Les " ERT éducation " ou ERTé sont une des réponses possibles au souci de s'appuyer sur la recherche pour trouver des solutions pertinentes et fondées. Elles doivent donner l'exemple de ce qu'il est possible de faire en mobilisant de bonnes équipes sur de réels enjeux.

Les équipes de recherches de l'institut pourront et devront accueillir des doctorants. L'INRP n'a pas vocation à constituer sa propre école doctorale mais, par l'accueil de doctorants dans ses unités de recherche, il contribuera à la formation doctorale de plusieurs établissements d'enseignement supérieur.
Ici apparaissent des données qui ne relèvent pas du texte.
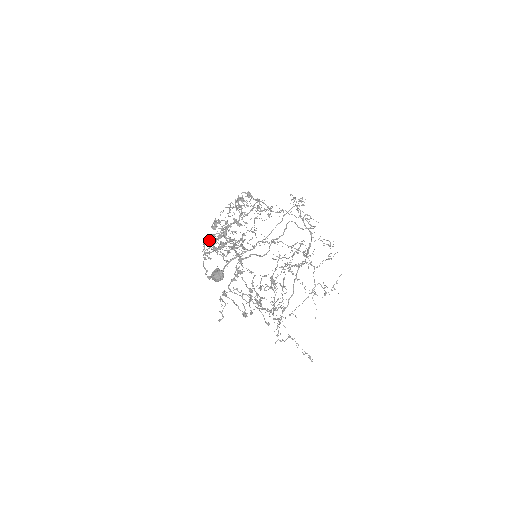
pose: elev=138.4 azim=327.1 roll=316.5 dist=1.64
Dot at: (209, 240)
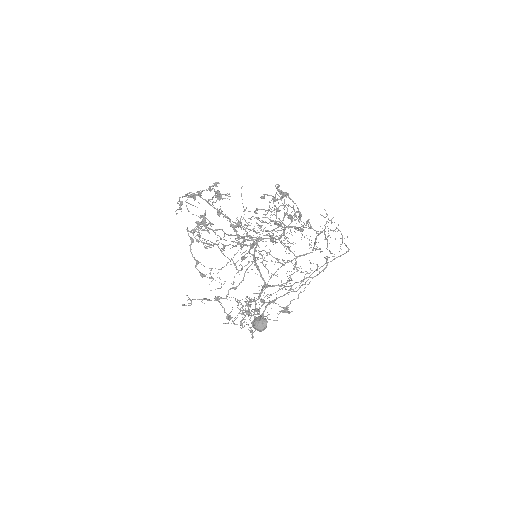
Dot at: (205, 220)
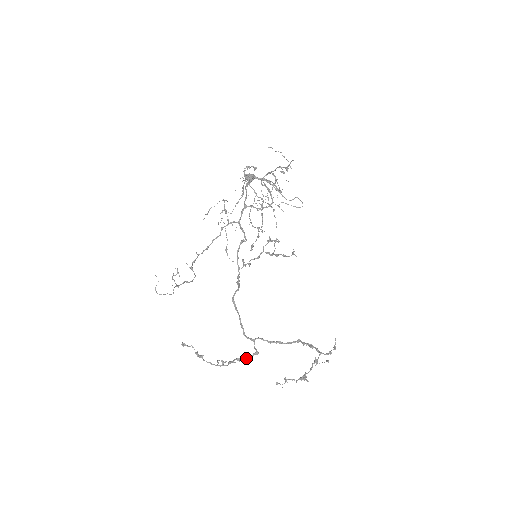
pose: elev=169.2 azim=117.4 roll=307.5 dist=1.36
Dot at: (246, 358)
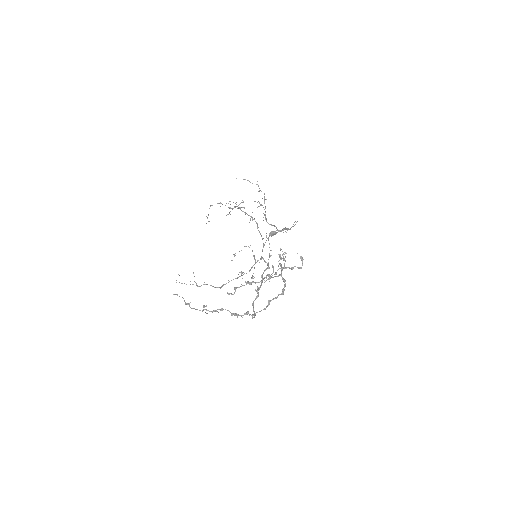
Dot at: (234, 314)
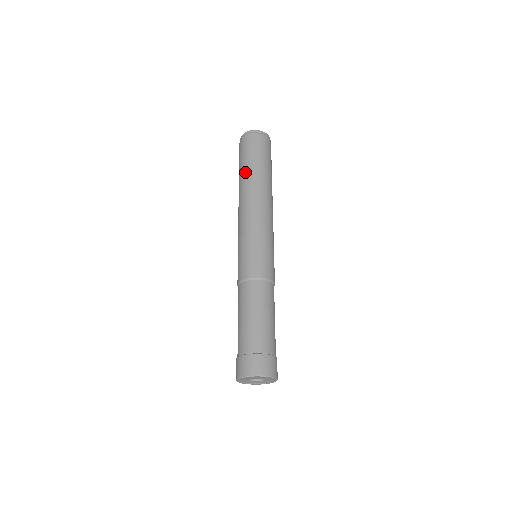
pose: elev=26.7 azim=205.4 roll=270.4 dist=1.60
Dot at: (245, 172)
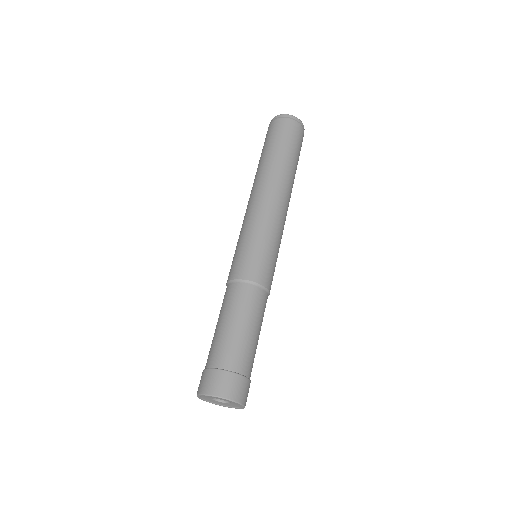
Dot at: (284, 160)
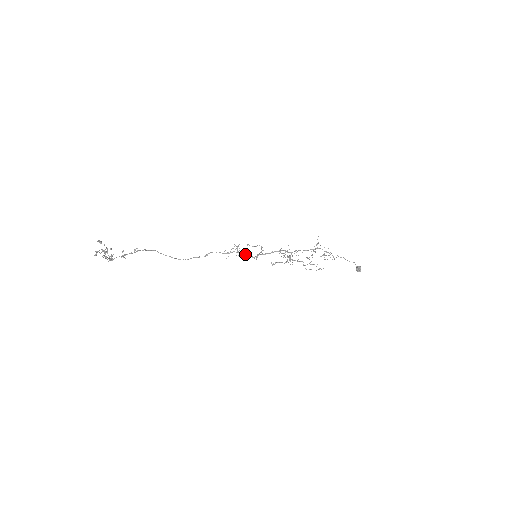
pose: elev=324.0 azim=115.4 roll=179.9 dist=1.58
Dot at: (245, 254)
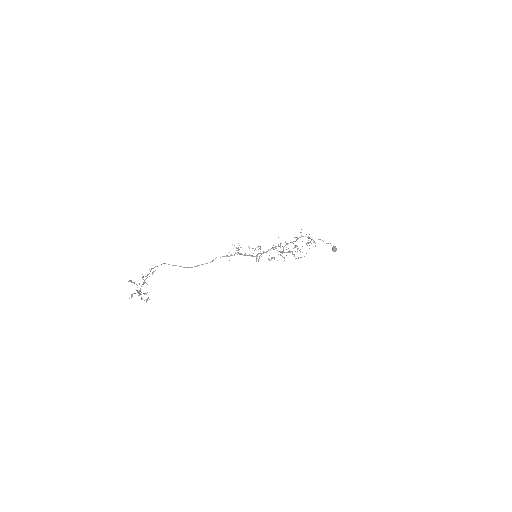
Dot at: (246, 255)
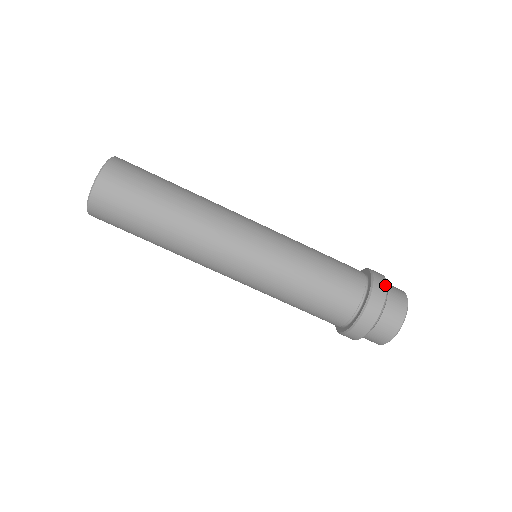
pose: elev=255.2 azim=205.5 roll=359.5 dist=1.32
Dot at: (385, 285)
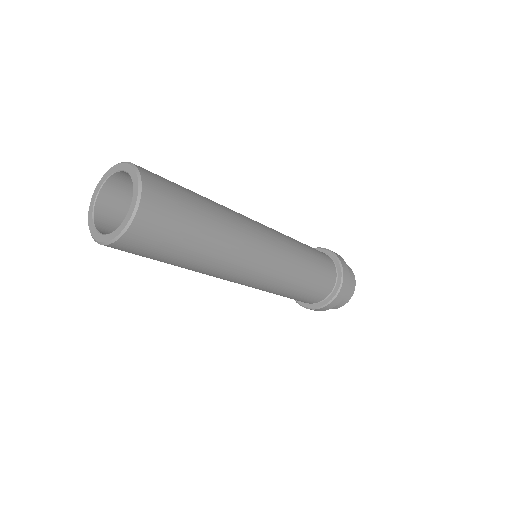
Dot at: occluded
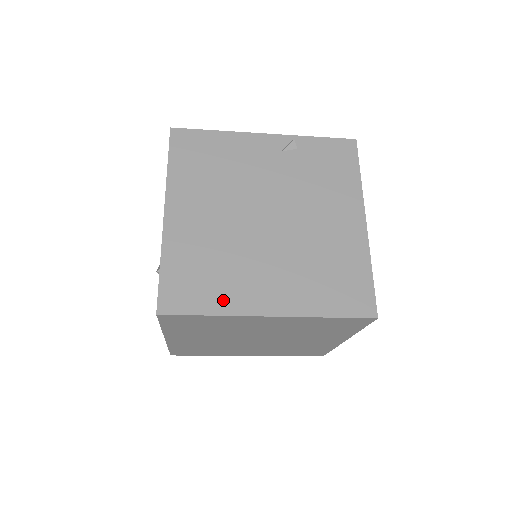
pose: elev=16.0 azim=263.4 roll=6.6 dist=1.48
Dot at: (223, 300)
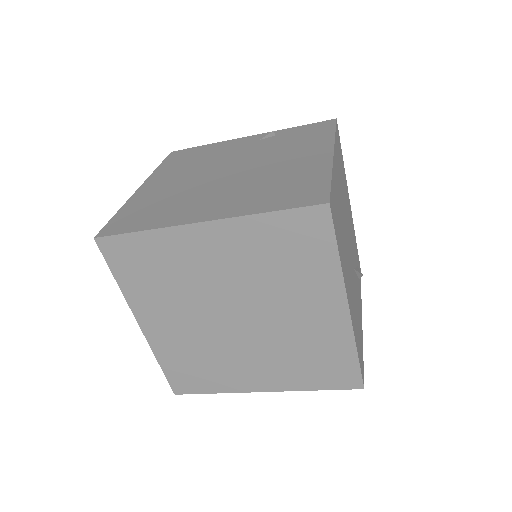
Dot at: (160, 220)
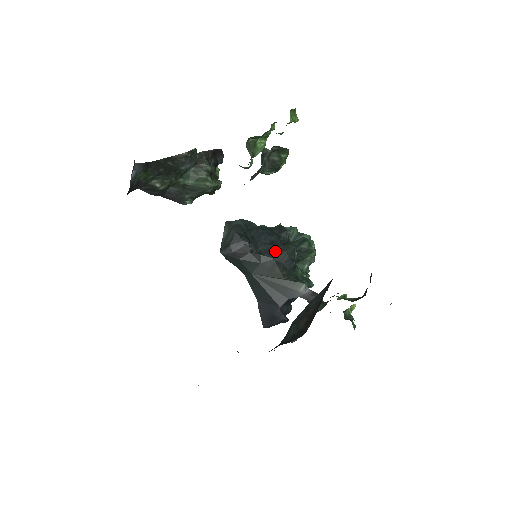
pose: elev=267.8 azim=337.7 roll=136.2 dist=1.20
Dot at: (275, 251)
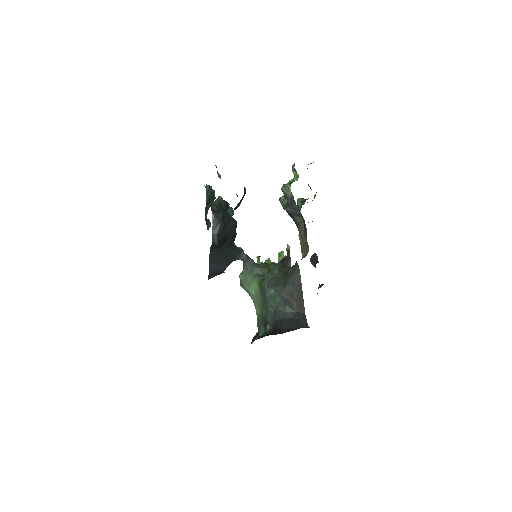
Dot at: (232, 230)
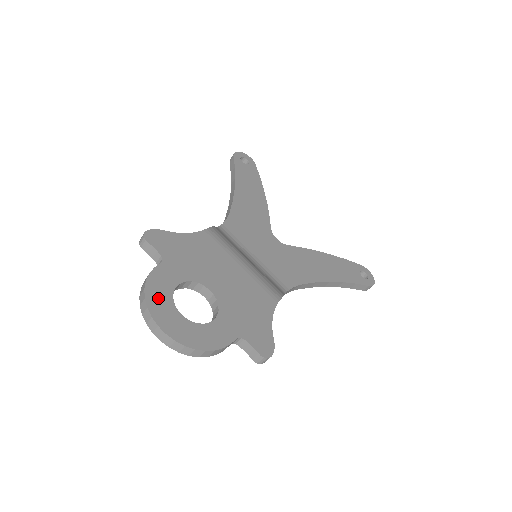
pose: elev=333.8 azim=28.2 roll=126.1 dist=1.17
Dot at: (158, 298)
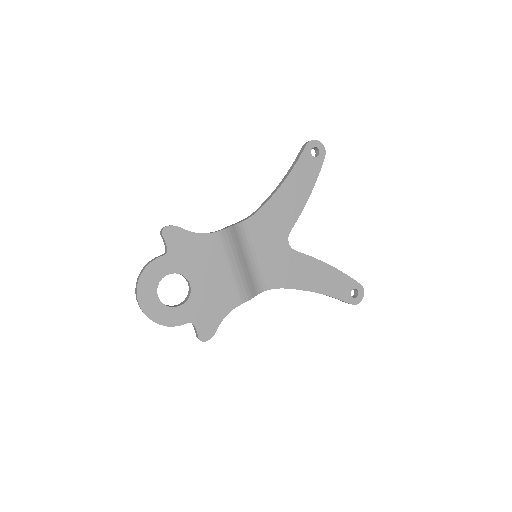
Dot at: (148, 281)
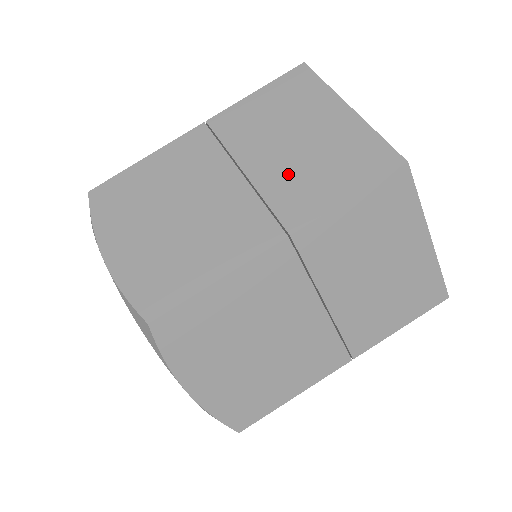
B) L'INRP enrichira les services qu'il met à disposition des différentes composantes des milieux éducatif et des chercheurs. Je pense aux services en charge de la constitution, du signalement et de la valorisation des ressources documentaires (bibliothèque, système d'information et bases de données), mais aussi aux tâches de diffusion et de publication, et à la conservation muséographique. L'INRP doit à la fois préserver son patrimoine et aller à la rencontre des enjeux techniques, sociaux et éducatifs posés par la société de l'information.

Qu'il s'agisse de la mise en place d'UMR ou d'ERTé, les deux ministères de tutelle faciliteront l'engagement de collaborations organisées entre l'institut et ses différents partenaires universitaires. Ce lien avec les universités offre un cadre pour l'implication de l'INRP dans les formations doctorales. Enfin des conventions pluriannuelles de coopération devraient être établies entre l'INRP et les IUFM ; elles contribueront à faciliter la mise en place d'équipes de recherche technologique.

Pour préciser ce projet et l'inscrire dans l'espace universitaire Lyonnais, j'ai demandé à Monsieur Georges Solaux, professeur des universités de prendre en charge la mission d'accompagner l'implantation scientifique de l'institut à Lyon. Il viendra en appui de la directrice de l'institut Madame le professeur Anne-Marie Perrin-Naffakh, dont je tiens à saluer l'engagement sans faille et l'exceptionnelle qualité de l'action pendant cette période transitoire au cours de laquelle les difficultés ne manquent pas , loin de là !

La mutation de l'institut national de la recherche pédagogique est un processus qui suppose une réalisation progressive des objectifs et une évolution graduelle de ses modes d'organisation. Le chargé de mission aura, en liaison avec le directeur et les instances de l'institut à conduire la réflexion sur le développement de la recherche sur le site de Lyon et devra contribuer à mobiliser le potentiel de l'institut pour assurer son développement et faire évoluer son organisation dans l'esprit que nous avons développé plus haut.


Conclusions

Les décisions que nous venons de présenter permettent d'initier un travail de longue haleine. Je dirais pour conclure que, si le chemin est à l'évidence long, c'est avec enthousiasme et détermination que nous y engageons nos pas.

Le programme que nous lançons aujourd'hui s'appuie sur la refondation de l'Institut national de la recherche pédagogique dans le contexte universitaire lyonnais autour d'un contrat d'objectif à cinq ans et sur la mise en place du programme incitatif de recherche sur l'éducation et la formation inscrit sur une durée de quatre ans - et dont, dès à présent, le renouvellement doit être envisagé -, sont les premiers pas d'une démarche qui reste à affiner mais , qui a la volonté de s'inscrire dans la durée pour :
- mieux structurer un milieu de recherches sur l'éducation en l'inscrivant au mieux dans le contexte international, et notamment européen, et en contribuant à la formation d'une nouvelle génération de jeunes chercheurs
- établir un meilleur dialogue et des échanges fructueux entre le milieu de la recherche et le terrain, avec ses besoins et, d'une manière générale, tous les acteurs du système éducatif, avec leurs besoins.